A monomial matrix formalism to describe quantum many-body states

TL;DR

This paper introduces a monomial matrix framework to describe and simulate a broad class of quantum many-body states, unifying various important state families and analyzing their properties and computational complexity.

Contribution

The paper develops the concept of M-spaces based on monomial unitary matrices, unifies multiple quantum state families, and provides methods for their eigenbasis construction and classical simulation.

Findings

M-spaces include stabilizer states, AKLT, and anyon models.

A procedure for eigenbasis construction of M-spaces is derived.

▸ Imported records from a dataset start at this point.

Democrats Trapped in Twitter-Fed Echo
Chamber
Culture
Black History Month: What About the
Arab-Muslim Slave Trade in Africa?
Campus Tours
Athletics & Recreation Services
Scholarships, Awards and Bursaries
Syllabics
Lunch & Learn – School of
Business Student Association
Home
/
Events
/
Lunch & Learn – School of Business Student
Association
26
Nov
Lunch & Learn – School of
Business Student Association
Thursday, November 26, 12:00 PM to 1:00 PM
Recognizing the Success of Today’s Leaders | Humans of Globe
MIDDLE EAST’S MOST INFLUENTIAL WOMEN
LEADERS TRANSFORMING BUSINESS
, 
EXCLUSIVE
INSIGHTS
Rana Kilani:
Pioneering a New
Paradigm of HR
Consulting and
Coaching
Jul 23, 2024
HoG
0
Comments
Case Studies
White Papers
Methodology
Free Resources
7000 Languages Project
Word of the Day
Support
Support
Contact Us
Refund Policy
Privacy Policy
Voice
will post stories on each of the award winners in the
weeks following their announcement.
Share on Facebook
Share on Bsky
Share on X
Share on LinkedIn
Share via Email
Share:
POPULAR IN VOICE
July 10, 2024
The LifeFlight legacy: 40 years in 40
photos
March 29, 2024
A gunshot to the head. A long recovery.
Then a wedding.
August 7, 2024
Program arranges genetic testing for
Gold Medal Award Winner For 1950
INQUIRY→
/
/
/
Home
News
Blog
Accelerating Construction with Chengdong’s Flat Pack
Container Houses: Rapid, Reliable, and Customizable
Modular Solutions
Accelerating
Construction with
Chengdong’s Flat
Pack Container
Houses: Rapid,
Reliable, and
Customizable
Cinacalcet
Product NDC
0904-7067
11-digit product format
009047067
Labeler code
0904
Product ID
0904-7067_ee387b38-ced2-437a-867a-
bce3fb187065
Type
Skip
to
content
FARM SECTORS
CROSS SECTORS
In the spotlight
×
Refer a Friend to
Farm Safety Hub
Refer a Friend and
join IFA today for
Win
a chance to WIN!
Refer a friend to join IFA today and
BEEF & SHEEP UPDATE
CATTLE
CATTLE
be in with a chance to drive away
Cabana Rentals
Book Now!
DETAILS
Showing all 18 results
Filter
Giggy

Certain M-spaces can be efficiently simulated classically.

Abstract

We propose a framework to describe and simulate a class of many-body quantum states. We do so by considering joint eigenspaces of sets of monomial unitary matrices, called here "M-spaces"; a unitary matrix is monomial if precisely one entry per row and column is nonzero. We show that M-spaces encompass various important state families, such as all Pauli stabilizer states and codes, the AKLT model, Kitaev's (abelian and non-abelian) anyon models, group coset states, W states and the locally maximally entanglable states. We furthermore show how basic properties of M-spaces can transparently be understood by manipulating their monomial stabilizer groups. In particular we derive a unified procedure to construct an eigenbasis of any M-space, yielding an explicit formula for each of the eigenstates. We also discuss the computational complexity of M-spaces and show that basic problems, such as estimating local expectation values, are NP-hard. Finally we prove that a large subclass of M-spaces---containing in particular most of the aforementioned examples---can be simulated efficiently classically with a unified method.